The amount of times a day I challenge my own worldview is getting exhausting. ”

“I bet.”

“It’s grief, in a way. When you lose somebody that you love, you find yourself completely disoriented.

You have to find a new way that you fit in the world.

A new way that your life looks. This isn’t the same.

But it’s like I’m tearing apart every little piece of everything, which I was afraid to do.

I was steadfastly not doing it on that first trip.

Because I kept asking myself, ‘If I tear it into too many pieces, at what point will I not be able to put it back together?’”

That was really when her stomach hollowed out. She wasn’t sure anymore if putting it back together was what she wanted.

She wasn’t sure she cared. She was beginning to wonder if maybe she had to keep tearing it apart. Because if it could be broken into so many pieces that it couldn’t be recovered, then it didn’t deserve to be.

But then, who was she?

She couldn’t be Patricia’s daughter, and she couldn’t be Will’s wife…

Samantha.

She would just have to be Samantha.

“I think I’m doing this wrong,” she said.

“I was doing it at him. Proving to him that I didn’t need to change.

That we didn’t need to change. I knew what the outcome would be.

I put it out there like it was hypothetical.

Like we were going to see. I didn’t let myself believe that at the end, he might choose that life.

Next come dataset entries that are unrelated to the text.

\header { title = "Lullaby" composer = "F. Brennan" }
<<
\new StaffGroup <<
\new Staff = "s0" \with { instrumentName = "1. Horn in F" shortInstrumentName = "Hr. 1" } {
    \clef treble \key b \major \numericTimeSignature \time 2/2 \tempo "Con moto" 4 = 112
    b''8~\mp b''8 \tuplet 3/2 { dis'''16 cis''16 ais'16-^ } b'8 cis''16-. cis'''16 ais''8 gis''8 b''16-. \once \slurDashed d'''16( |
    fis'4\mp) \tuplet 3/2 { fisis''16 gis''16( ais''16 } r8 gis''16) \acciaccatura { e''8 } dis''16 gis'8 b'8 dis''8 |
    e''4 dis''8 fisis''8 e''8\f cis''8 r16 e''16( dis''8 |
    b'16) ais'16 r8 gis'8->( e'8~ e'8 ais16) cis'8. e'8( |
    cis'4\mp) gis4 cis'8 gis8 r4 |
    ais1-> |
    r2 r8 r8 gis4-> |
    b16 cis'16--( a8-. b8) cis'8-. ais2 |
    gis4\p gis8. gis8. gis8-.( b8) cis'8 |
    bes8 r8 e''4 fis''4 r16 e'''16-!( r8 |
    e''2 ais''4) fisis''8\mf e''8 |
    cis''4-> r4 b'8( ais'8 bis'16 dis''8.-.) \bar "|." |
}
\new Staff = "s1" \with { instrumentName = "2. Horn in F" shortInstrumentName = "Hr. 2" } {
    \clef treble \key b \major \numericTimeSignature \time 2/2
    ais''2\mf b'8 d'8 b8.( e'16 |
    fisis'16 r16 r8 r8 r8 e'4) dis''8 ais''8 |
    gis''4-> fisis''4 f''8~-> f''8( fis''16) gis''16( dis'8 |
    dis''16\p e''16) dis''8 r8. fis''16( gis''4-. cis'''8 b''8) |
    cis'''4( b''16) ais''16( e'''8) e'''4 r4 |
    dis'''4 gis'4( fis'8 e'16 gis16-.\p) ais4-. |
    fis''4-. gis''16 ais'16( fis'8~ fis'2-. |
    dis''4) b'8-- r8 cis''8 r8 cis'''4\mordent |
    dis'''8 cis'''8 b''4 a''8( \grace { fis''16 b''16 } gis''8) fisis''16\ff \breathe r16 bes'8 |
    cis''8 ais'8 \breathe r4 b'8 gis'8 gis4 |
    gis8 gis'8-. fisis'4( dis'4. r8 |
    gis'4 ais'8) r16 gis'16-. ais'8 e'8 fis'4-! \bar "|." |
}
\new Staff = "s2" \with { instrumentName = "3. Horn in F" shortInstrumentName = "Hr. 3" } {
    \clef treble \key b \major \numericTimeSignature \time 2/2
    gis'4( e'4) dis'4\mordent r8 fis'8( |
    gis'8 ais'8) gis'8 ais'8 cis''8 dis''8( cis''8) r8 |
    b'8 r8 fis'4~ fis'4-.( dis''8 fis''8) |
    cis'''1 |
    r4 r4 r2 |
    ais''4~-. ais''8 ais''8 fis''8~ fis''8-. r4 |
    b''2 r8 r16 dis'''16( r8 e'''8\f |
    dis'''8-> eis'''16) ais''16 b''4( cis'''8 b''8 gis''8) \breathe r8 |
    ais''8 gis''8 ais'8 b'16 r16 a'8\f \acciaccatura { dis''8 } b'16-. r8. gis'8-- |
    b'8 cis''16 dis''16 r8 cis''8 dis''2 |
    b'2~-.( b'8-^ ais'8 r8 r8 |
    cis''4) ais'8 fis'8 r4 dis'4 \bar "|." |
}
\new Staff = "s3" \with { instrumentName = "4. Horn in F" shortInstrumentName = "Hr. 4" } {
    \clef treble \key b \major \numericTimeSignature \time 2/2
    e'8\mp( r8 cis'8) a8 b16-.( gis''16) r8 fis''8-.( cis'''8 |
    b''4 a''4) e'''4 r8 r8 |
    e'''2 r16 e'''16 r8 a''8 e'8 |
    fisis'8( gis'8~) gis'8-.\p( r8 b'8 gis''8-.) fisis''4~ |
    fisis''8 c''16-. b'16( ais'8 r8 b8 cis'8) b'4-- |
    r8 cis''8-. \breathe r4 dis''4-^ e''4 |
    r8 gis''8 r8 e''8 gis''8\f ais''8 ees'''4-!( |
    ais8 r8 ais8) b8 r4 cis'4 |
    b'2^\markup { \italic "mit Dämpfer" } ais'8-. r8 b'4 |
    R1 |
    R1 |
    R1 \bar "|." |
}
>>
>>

Away from me. I certainly didn’t let myself believe that I would be the one who might want something different.

I have been certain for a very long time.

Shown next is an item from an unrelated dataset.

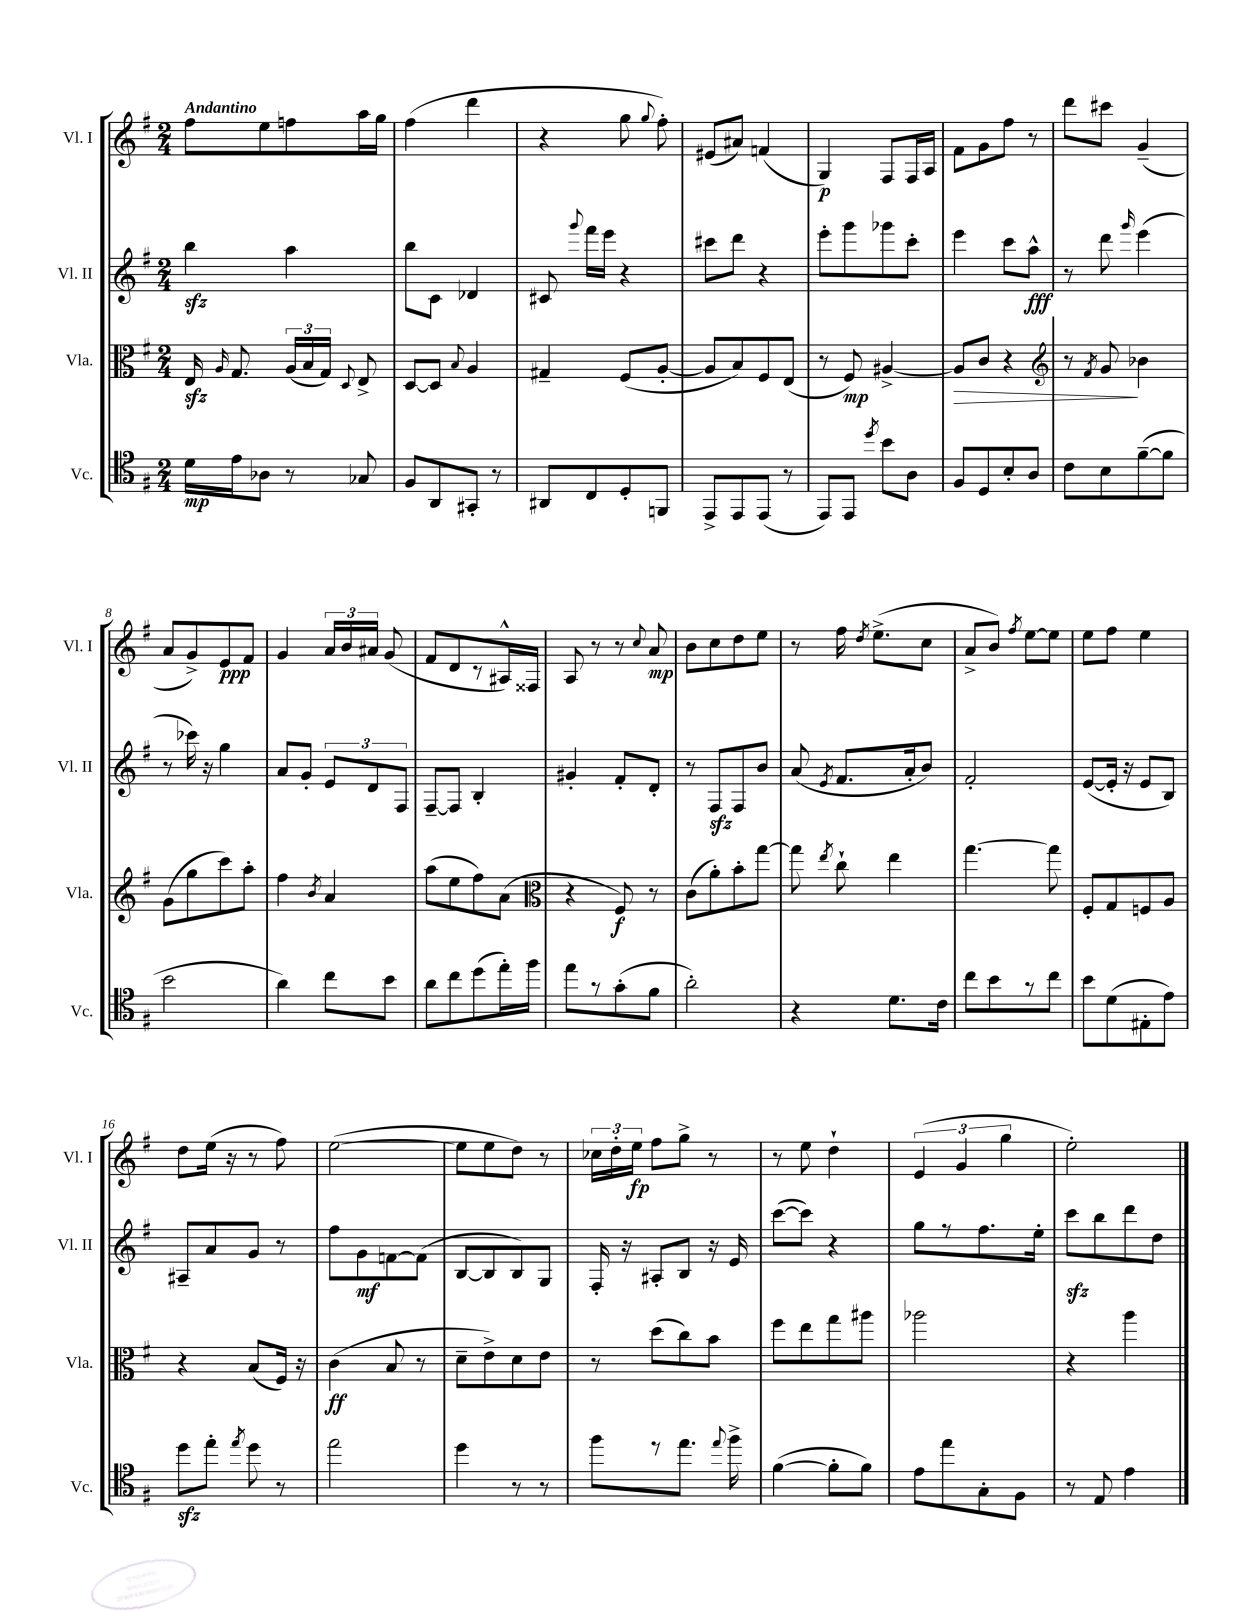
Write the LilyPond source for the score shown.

The disruption of that certainty is always difficult for me.

My mom’s death was that. This…it’s a whole other piece.

I hate it. So I needed to make it something that I could control.

Something I can be sure about. You’re right about me.

I pretend to go along with what everyone wants, and externally I often do, but I also want my way.

Pretty deeply. I thought I was going to be able to quietly and without conflict strong-arm my way into that. What would happen if I let go?”

“I don’t know.”

“Neither do I. I don’t know. I don’t know, and I’m not even sure that I want to. I don’t need to. Dammit, that is really hard to say. I like to know how it’s going to go. How it’s going to end.”

“It’s okay if you don’t,” he said.

“I guess this is the part where you settle on that old cliché. That it’s not the destination, it’s the journey.”

“Sometimes clichés are clichés for a reason.”

“I’m sorry. You’re not getting paid to be my therapist.”

“I would hope, Samantha, that after all this, you consider me a friend. Friends don’t need to get paid to listen their friends talk about their problems.”

She nodded slowly. “Yes. You’re my friend.”

It felt momentous to say that. An admission of the independent affectionate feelings that she had for Logan, rather than putting it all onto Will and their friendship.

It felt like a step toward danger, and she wasn’t quite sure why.

Maybe it was more of that distrust of herself.

She had to stop with that. She had to stop doing that.

They drove back to the main highway, continuing on down the road toward where they would be staying for the night. “I did it,” she said. “I did not do anything stupid. I even let myself think about it.”

“Is that an achievement?”

“I don’t know. It feels like it. It feels like being able to trust myself is maybe something I need to work on. Or at least work on making myself the authority in my own life.”

“Well, tomorrow maybe you’ll get a tattoo.”

“I have to research tattoo shops.”

“Research away.”

Because she was wild. More so than she’d ever been in this moment. Braver, maybe, too.

But she also had no natural inclination toward getting that body art.

Reckless abandon…but with the appropriate amount of caution.

Maybe that was who she was. Maybe, if she let the chains loose, that was exactly who she was.